"Her şey ben yaşarken oldu, bunu bilsin insanlar" der İsmet Özel.
Önceleri bu hissin şairlere has olduğunu sanırdım. Türkiye siyasetini yakından takip etmenin bu hissi bana da yaşatacağını ummazdım.
Beş yıldır bu hissi daha sık yaşar oldum. 2009'da Davos'taki "one minute" hadisesi sonrası Türkiye siyasetinde yaşananlar gittikçe beklediğimiz, gerçekleşeceğini bildiğimiz olaylara dönüştü.
Sözgelimi AK Parti iktidarına muhalefet eden grupların enerjisini barındıran fay hatları teker teker bir şekilde harekete geçti ya da geçirildi. Gezi olayları sonrası ise krizleri ve siyaseti dizayn denemelerini öngörme hissiyatımız daha da güçlendi.
Peş peşe gelen üç seçimin ilki olan 2014 Yerel Seçimleri öncesinde hükümetin güçlü bir saldırıya maruz kalacağını bekleyenler az değildi. 17-25 Aralık darbe girişimi böylesi bir beklenti ortamında gerçekleşti. Aynı şekilde son bir yılda Paralel yapı ile mücadelenin bir devlet politikası haline geldiği ve Gülen Hareketi ile ilgili birçok soruşturmanın devam ettiği biliniyordu. Bu hareketin medya ve diğer kurumlarına yönelik operasyon yapılacağı da konuşuluyordu.
Beklendiği gibi, 14 Aralık Pazar günü gerçekleşen tutuklamalarla yeni bir evreye girildi. Tahşiye davası ile Gülen Hareketi'nin medyadaki önemli isimlerinden bazıları da "kumpas kuran bir çeteleşme" davasına dahil edildi. Bu tür yeni davaların açılmaya devam edileceğinden bahsediliyor. Görünen o ki, paralel yapı ile mücadele kademeli işleyen bir süreç halinde gidiyor.

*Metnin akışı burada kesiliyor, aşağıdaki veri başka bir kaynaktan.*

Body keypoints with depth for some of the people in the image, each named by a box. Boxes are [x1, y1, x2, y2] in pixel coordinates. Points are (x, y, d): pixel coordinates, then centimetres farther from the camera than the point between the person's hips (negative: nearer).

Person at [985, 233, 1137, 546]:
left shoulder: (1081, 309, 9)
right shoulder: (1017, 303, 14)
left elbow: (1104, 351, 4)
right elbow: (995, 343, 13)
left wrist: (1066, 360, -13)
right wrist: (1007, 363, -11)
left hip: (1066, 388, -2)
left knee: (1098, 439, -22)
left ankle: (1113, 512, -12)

Spesifik konularla ilgili davalar gündeme geliyor ve muhtemelen bunlar ana bir davaya dönüşecek.
Gülen Hareketi'nden gazetecilerin tutuklanması kimseyi şaşırtmadı. Zira bu bilgi günler öncesinden sosyal medyada yer aldı. Bu bilgi sayesinde Gülen Hareketi'ne yakın medya açılacak bu davaya yönelik olarak ulusal ve uluslararası kamuoyunu önceden oluşturdu.

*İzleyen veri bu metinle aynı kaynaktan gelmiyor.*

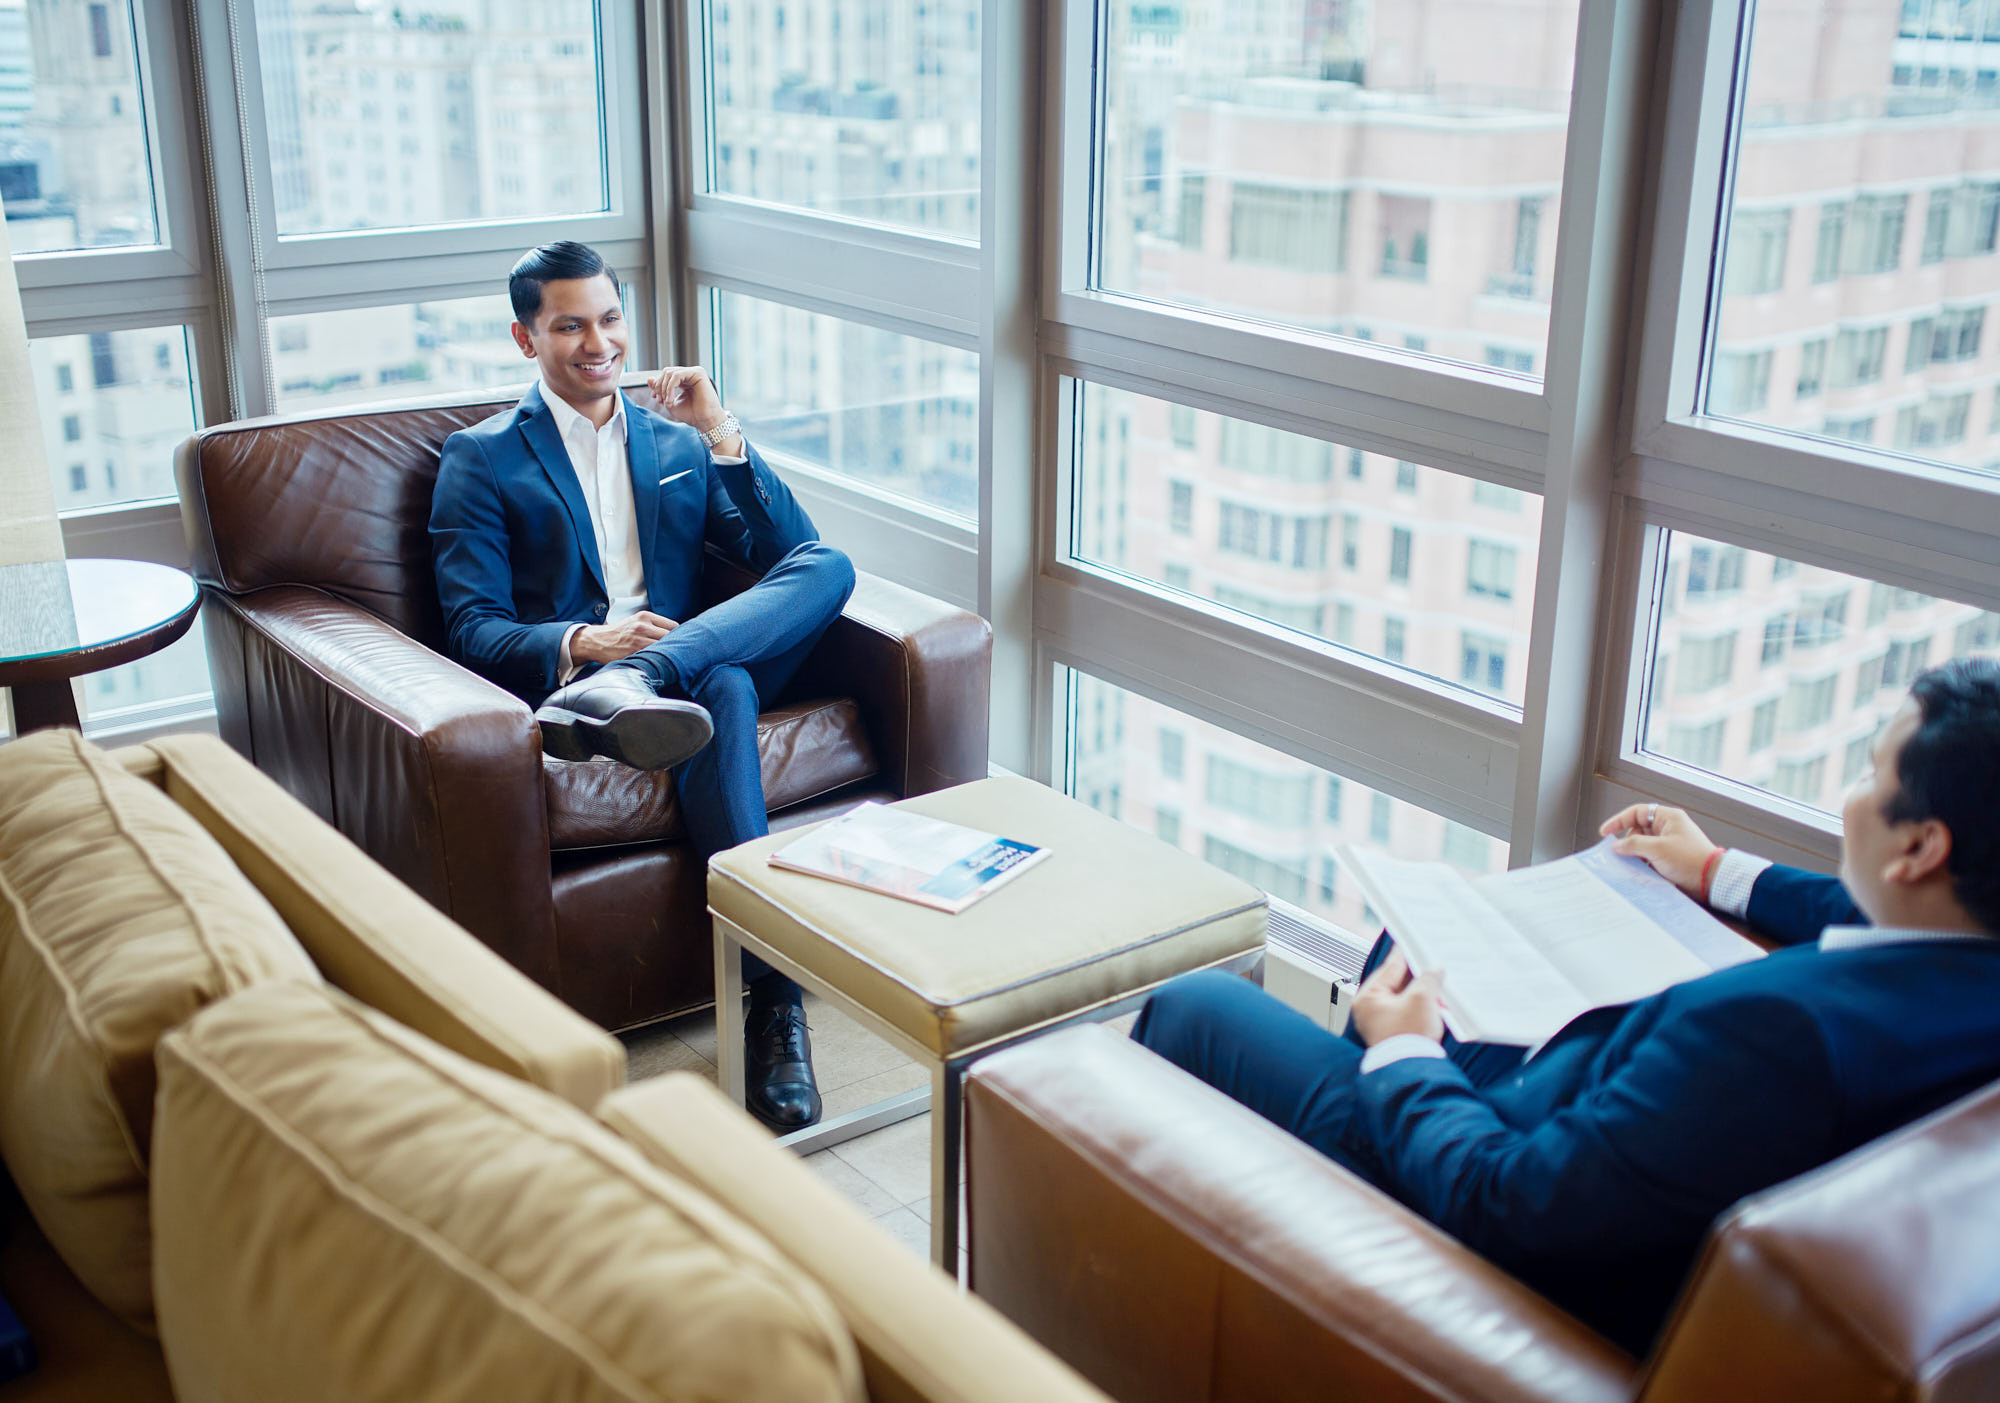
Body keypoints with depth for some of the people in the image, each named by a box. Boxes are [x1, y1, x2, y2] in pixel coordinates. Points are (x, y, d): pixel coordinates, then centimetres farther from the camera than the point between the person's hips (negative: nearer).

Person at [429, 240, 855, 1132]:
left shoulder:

Dava, "özgür basını susturmaya yönelik otoriterleşmenin son manevrası" olarak sunuldu. Paralel yapı ile mücadelenin bilgisinin önceden bu kadar kolaylıkla medyaya sızdırılması yürütülen mücadelenin gelgitleri olan bir mahiyet kazanabileceğini gösteriyor. Daha önemlisi, her şey bilgimiz dahilinde gerçekleşiyor. Bu bilinirlik elbette şeffaflık demek değil. Devlet içinde kritik kurumlarda kadrolaşmış bir yapının gücünün devam ettiğinin göstergesi. Ve bu bilinirlik aktörlerin ve tarafların kendi pozisyonunu savunmak için seferberlik yapmasını ve kamuoyu oluşturmasını kolaylaştıran bir imkân tanıyor.

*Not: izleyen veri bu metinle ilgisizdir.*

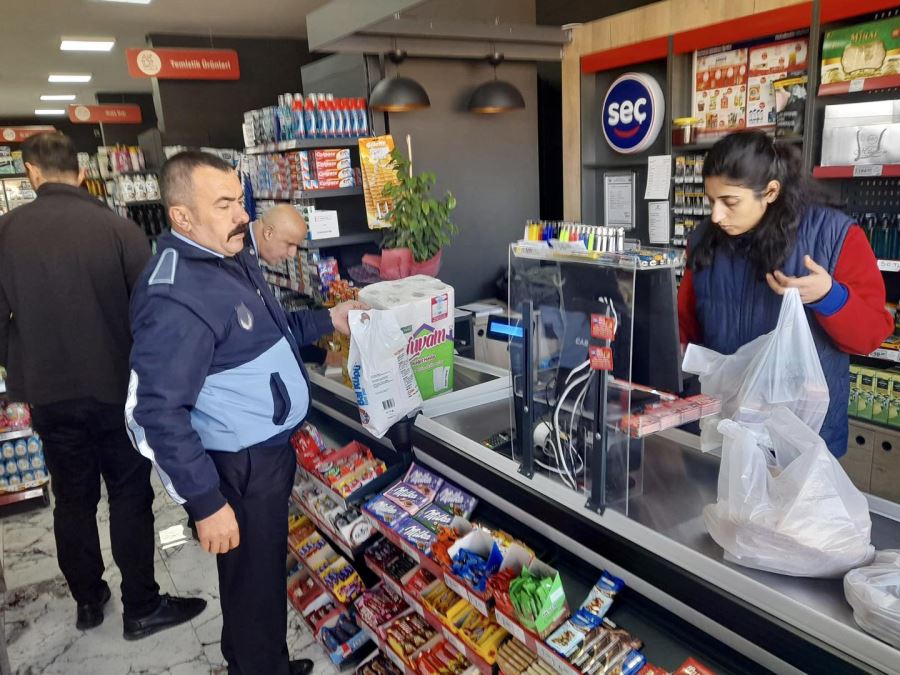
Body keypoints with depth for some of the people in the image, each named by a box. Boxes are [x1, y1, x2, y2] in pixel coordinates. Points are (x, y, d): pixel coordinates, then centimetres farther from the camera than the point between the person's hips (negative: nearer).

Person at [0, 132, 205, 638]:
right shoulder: (119, 228, -13)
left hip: (48, 392, 3)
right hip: (117, 388, -3)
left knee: (73, 498, 17)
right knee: (130, 497, 9)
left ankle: (89, 601, 33)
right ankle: (142, 607, 19)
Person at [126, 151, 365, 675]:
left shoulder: (233, 257, 6)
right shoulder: (175, 298, -26)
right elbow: (160, 412, -25)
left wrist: (326, 321, 8)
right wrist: (206, 502, -23)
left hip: (272, 446, 10)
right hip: (241, 468, -10)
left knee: (266, 568, 26)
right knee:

Tahşiye davası ile birlikte, Gülen Hareketi'nin dışta "özgürlük ve demokrasi," üzerinden içte ise teo-politik dini söylem üzerinden mazlumluk hissiyatı üreteceği görünmektedir. Bu hareket içine girdiği iktidar oyununda farklı dini gruplarda emniyetsizlik ve adaletsizlik kanaatini oluşturduğu için beklediği desteği göremeyecektir.
"Cevşan ve Kur'an okuyan başörtülü kadınların" mağduriyeti üzerinden yaşanabilecek sahiplenilmeme hissi yeni bir tür radikalleşme ve marjinalleşmenin zeminini hazırlayabilir.
Başarılı ve birbirine tutkun bir örgüt olmak muhasebeyi güçleştirmekte. Gülen Hareketi zaten otonomisi yüksek bir cemaatti. Beklediği desteği bulamadıkça diğer dini gruplardan kopuş artacaktır.
Güçlü bir iç dini söylem de haklılık duygusunu yeniden ve yeniden büyütüyor.
Devleti ele geçirme refleksi hareket içinde bir türlü eleştirilemiyor. Bu saatten sonra bu muhasebe daha da zor... Kendini uluslararası desteğe muhtaç hissettikçe de Türkiyeliliğini daha hızlı kaybetme sürecine girecektir.